Output nothing but the lines from the first line of the entries to the line with "Cos’è il Car Valet", inclusive, exactly as they read.
---- Raw data
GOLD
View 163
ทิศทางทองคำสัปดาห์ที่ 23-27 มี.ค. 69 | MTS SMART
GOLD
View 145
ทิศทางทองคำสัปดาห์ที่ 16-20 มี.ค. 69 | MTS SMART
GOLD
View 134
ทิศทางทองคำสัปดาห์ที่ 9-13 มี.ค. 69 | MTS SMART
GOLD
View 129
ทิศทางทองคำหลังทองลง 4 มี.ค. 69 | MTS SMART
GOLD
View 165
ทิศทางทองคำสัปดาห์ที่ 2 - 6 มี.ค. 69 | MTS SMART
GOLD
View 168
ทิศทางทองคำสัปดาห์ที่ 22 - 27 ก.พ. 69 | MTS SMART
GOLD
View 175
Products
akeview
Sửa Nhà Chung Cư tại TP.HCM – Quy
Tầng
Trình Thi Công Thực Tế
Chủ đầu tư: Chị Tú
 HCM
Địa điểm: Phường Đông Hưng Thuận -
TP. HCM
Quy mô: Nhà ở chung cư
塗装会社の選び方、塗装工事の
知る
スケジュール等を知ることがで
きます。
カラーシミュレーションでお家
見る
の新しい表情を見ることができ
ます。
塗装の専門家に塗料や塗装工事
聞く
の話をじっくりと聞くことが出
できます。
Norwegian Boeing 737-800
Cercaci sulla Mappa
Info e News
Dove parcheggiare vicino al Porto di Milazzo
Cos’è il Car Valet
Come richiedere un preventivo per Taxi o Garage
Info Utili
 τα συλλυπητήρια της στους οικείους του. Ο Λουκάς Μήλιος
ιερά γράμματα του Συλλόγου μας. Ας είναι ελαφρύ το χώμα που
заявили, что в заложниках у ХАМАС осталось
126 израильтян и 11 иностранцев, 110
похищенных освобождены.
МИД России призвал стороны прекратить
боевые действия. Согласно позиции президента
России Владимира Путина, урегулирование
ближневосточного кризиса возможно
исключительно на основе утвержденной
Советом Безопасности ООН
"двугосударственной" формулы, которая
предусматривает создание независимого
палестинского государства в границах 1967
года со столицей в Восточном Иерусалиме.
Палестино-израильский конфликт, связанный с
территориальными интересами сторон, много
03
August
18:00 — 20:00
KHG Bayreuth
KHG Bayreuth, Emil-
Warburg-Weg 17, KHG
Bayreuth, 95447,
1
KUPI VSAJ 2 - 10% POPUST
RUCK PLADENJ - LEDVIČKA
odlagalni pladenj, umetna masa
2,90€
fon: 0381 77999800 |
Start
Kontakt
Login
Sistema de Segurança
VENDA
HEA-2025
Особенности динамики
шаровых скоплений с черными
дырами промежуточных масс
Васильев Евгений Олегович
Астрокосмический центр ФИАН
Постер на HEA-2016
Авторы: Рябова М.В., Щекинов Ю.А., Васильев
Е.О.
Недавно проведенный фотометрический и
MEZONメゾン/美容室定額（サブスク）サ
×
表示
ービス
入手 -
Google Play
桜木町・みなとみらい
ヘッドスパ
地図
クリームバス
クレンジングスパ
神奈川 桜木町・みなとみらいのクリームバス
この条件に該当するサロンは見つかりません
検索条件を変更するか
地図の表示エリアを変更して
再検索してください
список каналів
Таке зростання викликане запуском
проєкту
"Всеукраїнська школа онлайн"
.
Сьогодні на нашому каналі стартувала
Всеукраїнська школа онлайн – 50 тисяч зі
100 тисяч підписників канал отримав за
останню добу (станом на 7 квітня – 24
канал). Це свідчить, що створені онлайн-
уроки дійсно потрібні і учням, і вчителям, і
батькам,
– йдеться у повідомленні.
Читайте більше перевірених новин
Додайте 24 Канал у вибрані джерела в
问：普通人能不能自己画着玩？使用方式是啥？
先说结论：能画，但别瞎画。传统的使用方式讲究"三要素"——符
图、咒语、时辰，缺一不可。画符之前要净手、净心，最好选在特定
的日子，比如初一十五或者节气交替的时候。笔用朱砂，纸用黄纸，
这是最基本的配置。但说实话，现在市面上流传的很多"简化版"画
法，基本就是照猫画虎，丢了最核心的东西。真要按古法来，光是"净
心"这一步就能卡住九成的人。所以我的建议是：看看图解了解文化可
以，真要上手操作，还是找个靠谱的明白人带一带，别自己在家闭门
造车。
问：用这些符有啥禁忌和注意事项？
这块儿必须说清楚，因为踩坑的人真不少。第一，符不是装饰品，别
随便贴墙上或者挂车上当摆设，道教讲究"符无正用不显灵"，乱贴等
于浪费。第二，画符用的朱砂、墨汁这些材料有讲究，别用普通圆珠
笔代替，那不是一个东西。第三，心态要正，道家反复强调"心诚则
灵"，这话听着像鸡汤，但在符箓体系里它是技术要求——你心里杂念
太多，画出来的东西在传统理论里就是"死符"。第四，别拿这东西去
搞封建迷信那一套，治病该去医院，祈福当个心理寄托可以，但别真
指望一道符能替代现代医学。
--------
Task answer >>
GOLD
View 163
ทิศทางทองคำสัปดาห์ที่ 23-27 มี.ค. 69 | MTS SMART
GOLD
View 145
ทิศทางทองคำสัปดาห์ที่ 16-20 มี.ค. 69 | MTS SMART
GOLD
View 134
ทิศทางทองคำสัปดาห์ที่ 9-13 มี.ค. 69 | MTS SMART
GOLD
View 129
ทิศทางทองคำหลังทองลง 4 มี.ค. 69 | MTS SMART
GOLD
View 165
ทิศทางทองคำสัปดาห์ที่ 2 - 6 มี.ค. 69 | MTS SMART
GOLD
View 168
ทิศทางทองคำสัปดาห์ที่ 22 - 27 ก.พ. 69 | MTS SMART
GOLD
View 175
Products
akeview
Sửa Nhà Chung Cư tại TP.HCM – Quy
Tầng
Trình Thi Công Thực Tế
Chủ đầu tư: Chị Tú
 HCM
Địa điểm: Phường Đông Hưng Thuận -
TP. HCM
Quy mô: Nhà ở chung cư
塗装会社の選び方、塗装工事の
知る
スケジュール等を知ることがで
きます。
カラーシミュレーションでお家
見る
の新しい表情を見ることができ
ます。
塗装の専門家に塗料や塗装工事
聞く
の話をじっくりと聞くことが出
できます。
Norwegian Boeing 737-800
Cercaci sulla Mappa
Info e News
Dove parcheggiare vicino al Porto di Milazzo
Cos’è il Car Valet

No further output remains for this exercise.